The attached photos suggest a market for nice dressy white balance target shirts.

Kirk Tuck said...

Andrew, Interesting product concept. We'd need to find a source of white shirts that have not been treated with optical brighteners and UV brighteners; there are so many white materials that have been so treated that they fluoresce, have magnets casts, etc. Probably worse to use an unknown "white" source than just defaulting to AWB. When do we get together to launch the White Balance Shirts. Product extensions might include: White Balance Hats, White Balance Camera Bags, even White Balance Frisbees!!!? And I have often wondered if the Horizon Organic Half and Half I put in my coffee is color neutral...

Mike Rosiak said...

When I set white balance using a small target (about index card size) I get the camera really close so it's not reading other areas.

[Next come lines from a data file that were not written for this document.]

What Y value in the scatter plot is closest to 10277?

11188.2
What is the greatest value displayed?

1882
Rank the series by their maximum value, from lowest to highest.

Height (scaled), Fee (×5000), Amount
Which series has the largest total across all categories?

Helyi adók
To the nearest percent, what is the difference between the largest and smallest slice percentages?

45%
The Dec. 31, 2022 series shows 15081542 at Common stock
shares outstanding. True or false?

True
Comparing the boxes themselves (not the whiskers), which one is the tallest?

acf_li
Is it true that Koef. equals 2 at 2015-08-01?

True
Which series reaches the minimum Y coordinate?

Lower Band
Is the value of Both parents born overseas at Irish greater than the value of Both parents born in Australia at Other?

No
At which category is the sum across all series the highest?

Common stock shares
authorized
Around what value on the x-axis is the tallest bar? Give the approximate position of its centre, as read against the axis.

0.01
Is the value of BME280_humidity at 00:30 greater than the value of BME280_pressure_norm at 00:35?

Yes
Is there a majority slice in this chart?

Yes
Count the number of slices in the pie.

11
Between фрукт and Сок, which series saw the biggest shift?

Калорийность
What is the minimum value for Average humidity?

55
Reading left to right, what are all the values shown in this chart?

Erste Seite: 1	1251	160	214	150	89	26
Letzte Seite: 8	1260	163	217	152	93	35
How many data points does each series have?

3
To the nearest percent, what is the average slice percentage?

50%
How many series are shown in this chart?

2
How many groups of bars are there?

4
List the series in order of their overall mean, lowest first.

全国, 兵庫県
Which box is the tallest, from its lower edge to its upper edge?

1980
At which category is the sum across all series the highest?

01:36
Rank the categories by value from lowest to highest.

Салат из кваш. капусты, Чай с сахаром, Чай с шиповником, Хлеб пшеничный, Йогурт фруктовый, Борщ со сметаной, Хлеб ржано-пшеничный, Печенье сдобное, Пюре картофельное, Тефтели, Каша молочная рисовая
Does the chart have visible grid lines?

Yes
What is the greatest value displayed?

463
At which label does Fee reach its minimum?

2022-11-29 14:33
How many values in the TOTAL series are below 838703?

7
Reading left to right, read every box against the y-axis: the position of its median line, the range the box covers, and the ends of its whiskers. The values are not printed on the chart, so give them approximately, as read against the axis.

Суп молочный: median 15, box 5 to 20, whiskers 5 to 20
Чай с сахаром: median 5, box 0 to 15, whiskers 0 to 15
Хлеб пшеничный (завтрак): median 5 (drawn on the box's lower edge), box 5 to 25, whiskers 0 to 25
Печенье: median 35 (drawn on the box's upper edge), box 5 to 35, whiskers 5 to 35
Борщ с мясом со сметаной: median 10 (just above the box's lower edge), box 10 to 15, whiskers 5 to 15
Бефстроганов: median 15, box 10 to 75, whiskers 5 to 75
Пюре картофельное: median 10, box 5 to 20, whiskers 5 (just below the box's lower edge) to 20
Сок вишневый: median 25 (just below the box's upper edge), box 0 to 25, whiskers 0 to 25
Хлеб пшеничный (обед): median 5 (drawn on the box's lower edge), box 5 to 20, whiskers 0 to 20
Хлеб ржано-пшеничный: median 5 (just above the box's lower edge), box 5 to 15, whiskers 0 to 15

What is your camera proximity using the Lastolite?

PStu said...

How about a camera bag where the lining of the top flap is an 18% neutral gray fabric? That might work for photographers who are moving more quickly and don't have an assistant to hold up the Lastolite AWB target?

Kirk Tuck said...

Mike, with the Sonys, in the white balance setting mode, there is a small, round spot target in the center the finder. You need only get that circle over the white target to take the reading. You could zoom in with a longer lens from across the room and still get only white target. No need to fill the entire frame. (+1 for Sony's method).

Merle Hall said...

Wearable is being done: http://www.cooph.com/about/news/detail/article/dont-sweat-it-its-a-gray-chart-you-can-wear.html

...if you like hats. Maybe they have other articles of gray chart clothing, I didn't look.

Merle

Gordon R. Brown said...

The hat with the 18-percent gray interior is only 39 Euros. That's a bit over $43 in U.S. dollars. I didn't go further to look at the shipping charges.

If the hat had a red Leica dot, the hat would be even pricier. And yes, I do use a Leica; and no, I didn't purchase it new.